** Work to complete **
In the data below, locate the line containing "Give the 3D" and the line containing "What are the", then retype both and everything between them exactly. Pictures are not part of the copy.

═══ Records shown ═══

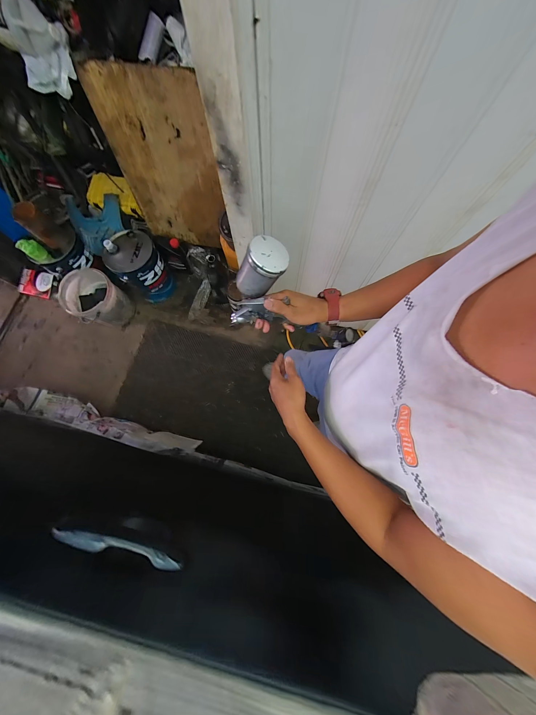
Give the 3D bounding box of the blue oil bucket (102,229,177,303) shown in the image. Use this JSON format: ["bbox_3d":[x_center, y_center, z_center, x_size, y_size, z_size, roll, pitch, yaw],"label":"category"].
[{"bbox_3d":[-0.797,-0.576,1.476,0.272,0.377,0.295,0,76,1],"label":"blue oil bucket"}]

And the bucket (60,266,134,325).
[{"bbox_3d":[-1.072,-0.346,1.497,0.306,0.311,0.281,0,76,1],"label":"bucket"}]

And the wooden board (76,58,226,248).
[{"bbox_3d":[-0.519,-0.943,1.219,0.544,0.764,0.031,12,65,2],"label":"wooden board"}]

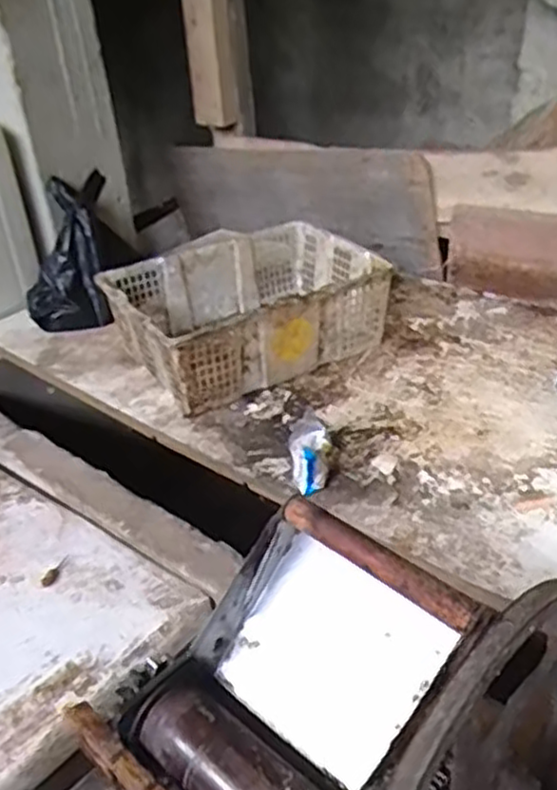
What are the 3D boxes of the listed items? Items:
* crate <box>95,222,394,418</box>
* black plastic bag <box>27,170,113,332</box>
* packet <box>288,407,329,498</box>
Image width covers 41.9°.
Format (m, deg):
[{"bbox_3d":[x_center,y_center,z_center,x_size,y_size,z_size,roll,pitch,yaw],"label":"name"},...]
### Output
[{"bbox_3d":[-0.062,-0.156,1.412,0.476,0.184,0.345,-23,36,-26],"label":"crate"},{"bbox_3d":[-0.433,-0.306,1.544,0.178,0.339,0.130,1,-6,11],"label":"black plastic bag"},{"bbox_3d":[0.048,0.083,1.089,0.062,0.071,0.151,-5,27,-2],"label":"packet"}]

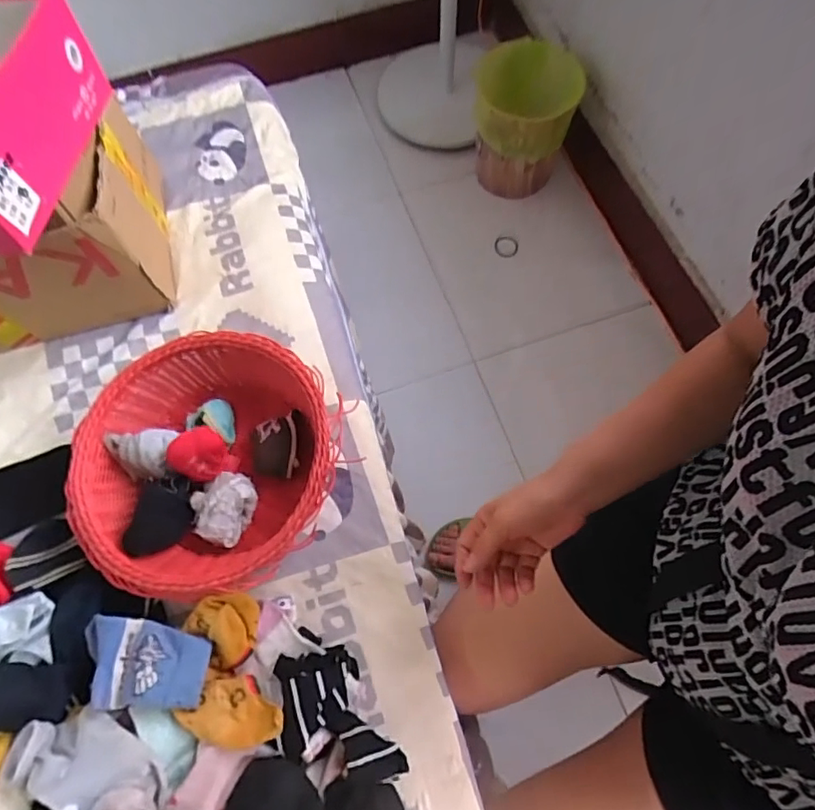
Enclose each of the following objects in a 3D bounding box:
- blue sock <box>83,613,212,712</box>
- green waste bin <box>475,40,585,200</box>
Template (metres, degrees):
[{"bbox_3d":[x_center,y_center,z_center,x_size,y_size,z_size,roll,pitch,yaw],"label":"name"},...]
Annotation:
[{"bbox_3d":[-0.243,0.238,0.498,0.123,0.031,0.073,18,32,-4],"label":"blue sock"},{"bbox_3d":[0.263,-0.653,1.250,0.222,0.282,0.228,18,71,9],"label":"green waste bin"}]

═══
═══ Records shown ═══

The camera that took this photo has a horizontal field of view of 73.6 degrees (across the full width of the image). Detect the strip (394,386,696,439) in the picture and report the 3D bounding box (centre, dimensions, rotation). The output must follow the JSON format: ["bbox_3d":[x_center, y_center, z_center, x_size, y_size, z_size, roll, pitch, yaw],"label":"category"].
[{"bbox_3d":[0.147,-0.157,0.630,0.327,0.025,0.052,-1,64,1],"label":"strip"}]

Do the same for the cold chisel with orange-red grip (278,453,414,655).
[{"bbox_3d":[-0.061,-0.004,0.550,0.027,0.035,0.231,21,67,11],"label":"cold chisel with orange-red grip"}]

═══

** Result for this exercise **
Give the 3D bounding box of the blue oil bucket (102,229,177,303) shown in the image. Use this JSON format: ["bbox_3d":[x_center, y_center, z_center, x_size, y_size, z_size, roll, pitch, yaw],"label":"category"].
[{"bbox_3d":[-0.797,-0.576,1.476,0.272,0.377,0.295,0,76,1],"label":"blue oil bucket"}]

And the bucket (60,266,134,325).
[{"bbox_3d":[-1.072,-0.346,1.497,0.306,0.311,0.281,0,76,1],"label":"bucket"}]

And the wooden board (76,58,226,248).
[{"bbox_3d":[-0.519,-0.943,1.219,0.544,0.764,0.031,12,65,2],"label":"wooden board"}]

What are the 3D boxes of the listed items? Items:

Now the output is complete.